I think that's it for now, so if anyone could offer advice it would be most appreciated.
over the last few years grub has become the bootloader of choice, and i'd recommend you went with the flow, especially for what you want to do. Grub might look a little unweidly but in reality it's configuration makes a lot more sense. you would probably want to keep a single /boot partition for ALL distro's you use, /dev/hda1 for example. this singlae partition (which i'd make bigger than average, 200mb for example) will then be able to hold all kernels for all distros as long as they are suitably named. this partition then also holds one single grub.conf file which the mbr based grub uses to boot. this is really flexible and doing this under lilo would really suck, as using lilo when you commit a change you need to run the lilo command under a given distro, whilst all kernel images are accessible on the current filesystem, and making changes on the fly is nigh on impossible. compare this to grubs high flexbility (at the slight slight cost of readability) and superior rescue environments, and it's a simple decision really. grub can boot bsd no problem too, it is probably preferable to chainload into the bsd bootloader via grub (i.e. install bsd's bootloader in it's partition not the MBR) but it'll be simple either way.
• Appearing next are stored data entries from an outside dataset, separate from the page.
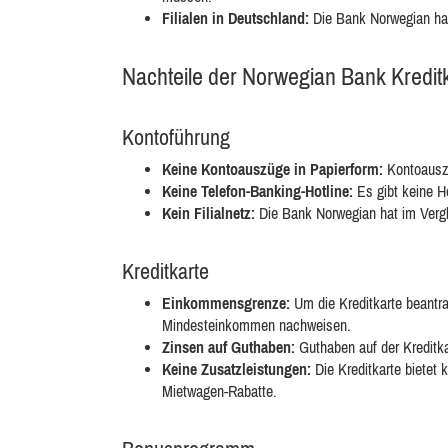
Filialen in Deutschland:
Die Bank Norwegian hat 
Nachteile der Norwegian Bank Kredit
Kontoführung
Keine Kontoauszüge in Papierform:
Kontoauszü
Keine Telefon-Banking-Hotline:
Es gibt keine Ho
Kein Filialnetz:
Die Bank Norwegian hat im Vergle
Kreditkarte
Einkommensgrenze:
Um die Kreditkarte beantr
Mindesteinkommen nachweisen.
Zinsen auf Guthaben:
Guthaben auf der Kreditkar
Keine Zusatzleistungen:
Die Kreditkarte bietet 
Mietwagen-Rabatte.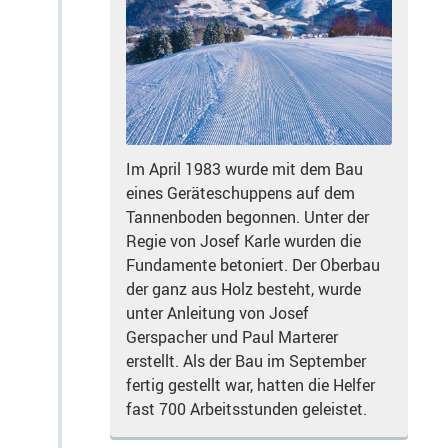
Im April 1983 wurde mit dem Bau
eines Geräteschuppens auf dem
Tannenboden begonnen. Unter der
Regie von Josef Karle wurden die
Fundamente betoniert. Der Oberbau
der ganz aus Holz besteht, wurde
unter Anleitung von Josef
Gerspacher und Paul Marterer
erstellt. Als der Bau im September
fertig gestellt war, hatten die Helfer
fast 700 Arbeitsstunden geleistet.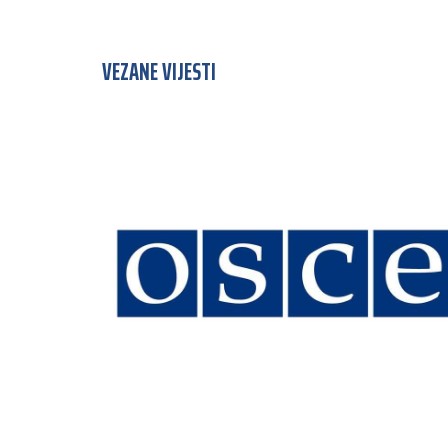
VEZANE VIJESTI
Also if you are installing a number of distro's i'd VERY strongly recommend using LVM instead of static partitions. this way you only need to create a single lvm partition for each distro (or even one single lvm for all distro's together) rather than having a really messy base partition table that would make maniplating partitions very cumbersome and difficult, if possible at all.
for networking, it's always posible to get things going without a router, but it's not fun all the time. using a real adsl route provides each node on the network with a totally bog standard ethernet connection with dhcp, dns etc... it's just so so simple it's unreal, and so preferable to almost anythign else really. you certainly could use a crossover cable to XP with them doing ICS, but.. bleurgh, get a router!